Excerpts from a dataset
━━━

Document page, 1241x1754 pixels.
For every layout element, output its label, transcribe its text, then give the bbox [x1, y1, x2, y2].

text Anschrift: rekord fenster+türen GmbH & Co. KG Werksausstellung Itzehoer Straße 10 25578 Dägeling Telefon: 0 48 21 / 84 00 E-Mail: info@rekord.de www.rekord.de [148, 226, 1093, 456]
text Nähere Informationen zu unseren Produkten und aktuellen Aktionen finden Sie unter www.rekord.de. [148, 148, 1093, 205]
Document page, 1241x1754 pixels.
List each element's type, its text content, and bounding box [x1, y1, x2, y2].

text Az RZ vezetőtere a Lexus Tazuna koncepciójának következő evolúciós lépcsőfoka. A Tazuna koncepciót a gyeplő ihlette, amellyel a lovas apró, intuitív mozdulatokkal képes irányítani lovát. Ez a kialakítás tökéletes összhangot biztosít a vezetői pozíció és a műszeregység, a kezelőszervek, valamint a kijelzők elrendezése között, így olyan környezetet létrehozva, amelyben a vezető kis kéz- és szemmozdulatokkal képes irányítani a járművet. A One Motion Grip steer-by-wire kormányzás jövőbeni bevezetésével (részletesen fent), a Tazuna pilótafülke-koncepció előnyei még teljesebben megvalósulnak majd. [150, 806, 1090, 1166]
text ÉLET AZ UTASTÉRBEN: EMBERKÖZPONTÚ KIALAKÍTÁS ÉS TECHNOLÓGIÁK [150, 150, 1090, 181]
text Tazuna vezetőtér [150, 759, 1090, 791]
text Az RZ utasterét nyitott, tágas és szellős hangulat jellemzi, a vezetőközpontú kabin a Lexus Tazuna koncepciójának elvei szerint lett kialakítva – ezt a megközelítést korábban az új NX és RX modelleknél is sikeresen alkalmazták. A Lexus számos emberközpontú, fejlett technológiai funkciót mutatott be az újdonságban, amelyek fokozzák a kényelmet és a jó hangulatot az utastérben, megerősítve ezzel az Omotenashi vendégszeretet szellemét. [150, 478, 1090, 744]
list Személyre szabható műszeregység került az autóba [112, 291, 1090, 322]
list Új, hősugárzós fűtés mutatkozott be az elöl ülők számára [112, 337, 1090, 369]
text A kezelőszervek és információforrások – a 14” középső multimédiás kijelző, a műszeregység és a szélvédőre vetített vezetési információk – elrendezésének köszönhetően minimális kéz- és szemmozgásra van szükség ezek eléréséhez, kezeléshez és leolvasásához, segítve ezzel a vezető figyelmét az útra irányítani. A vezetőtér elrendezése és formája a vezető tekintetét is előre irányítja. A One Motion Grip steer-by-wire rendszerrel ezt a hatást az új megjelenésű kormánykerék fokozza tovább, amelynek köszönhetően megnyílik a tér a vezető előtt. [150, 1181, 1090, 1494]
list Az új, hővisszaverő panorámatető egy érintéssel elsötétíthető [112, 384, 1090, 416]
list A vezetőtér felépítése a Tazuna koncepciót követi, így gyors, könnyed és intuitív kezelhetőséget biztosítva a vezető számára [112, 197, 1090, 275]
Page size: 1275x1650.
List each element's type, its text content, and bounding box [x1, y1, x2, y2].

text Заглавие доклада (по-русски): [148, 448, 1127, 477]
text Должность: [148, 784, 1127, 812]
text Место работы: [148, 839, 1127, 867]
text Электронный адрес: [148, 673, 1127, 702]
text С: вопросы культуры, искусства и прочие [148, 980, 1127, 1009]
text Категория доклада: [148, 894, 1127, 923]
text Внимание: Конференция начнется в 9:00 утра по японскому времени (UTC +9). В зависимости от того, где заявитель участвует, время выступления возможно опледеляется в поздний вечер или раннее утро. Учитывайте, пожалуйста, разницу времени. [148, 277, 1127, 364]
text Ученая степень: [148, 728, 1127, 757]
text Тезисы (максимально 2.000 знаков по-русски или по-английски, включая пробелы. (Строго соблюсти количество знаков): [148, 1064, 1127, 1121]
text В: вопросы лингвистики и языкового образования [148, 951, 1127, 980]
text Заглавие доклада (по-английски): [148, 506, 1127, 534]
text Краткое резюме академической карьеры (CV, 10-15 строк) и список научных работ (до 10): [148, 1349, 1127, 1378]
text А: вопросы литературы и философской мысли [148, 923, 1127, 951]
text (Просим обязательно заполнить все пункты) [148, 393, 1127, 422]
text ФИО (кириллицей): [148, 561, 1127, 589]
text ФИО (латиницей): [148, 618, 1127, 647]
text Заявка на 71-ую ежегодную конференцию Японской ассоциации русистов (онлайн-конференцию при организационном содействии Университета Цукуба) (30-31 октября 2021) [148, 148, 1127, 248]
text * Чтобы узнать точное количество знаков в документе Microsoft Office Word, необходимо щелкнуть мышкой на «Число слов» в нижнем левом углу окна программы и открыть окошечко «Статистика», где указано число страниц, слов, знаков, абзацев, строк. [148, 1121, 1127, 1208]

━━━

To-do item: Display each line of the data where "русски" occurs.

Written response:
text Заглавие доклада (по-русски): [148, 448, 1127, 477]
text Тезисы (максимально 2.000 знаков по-русски или по-английски, включая пробелы. (Строго соблюсти количество знаков): [148, 1064, 1127, 1121]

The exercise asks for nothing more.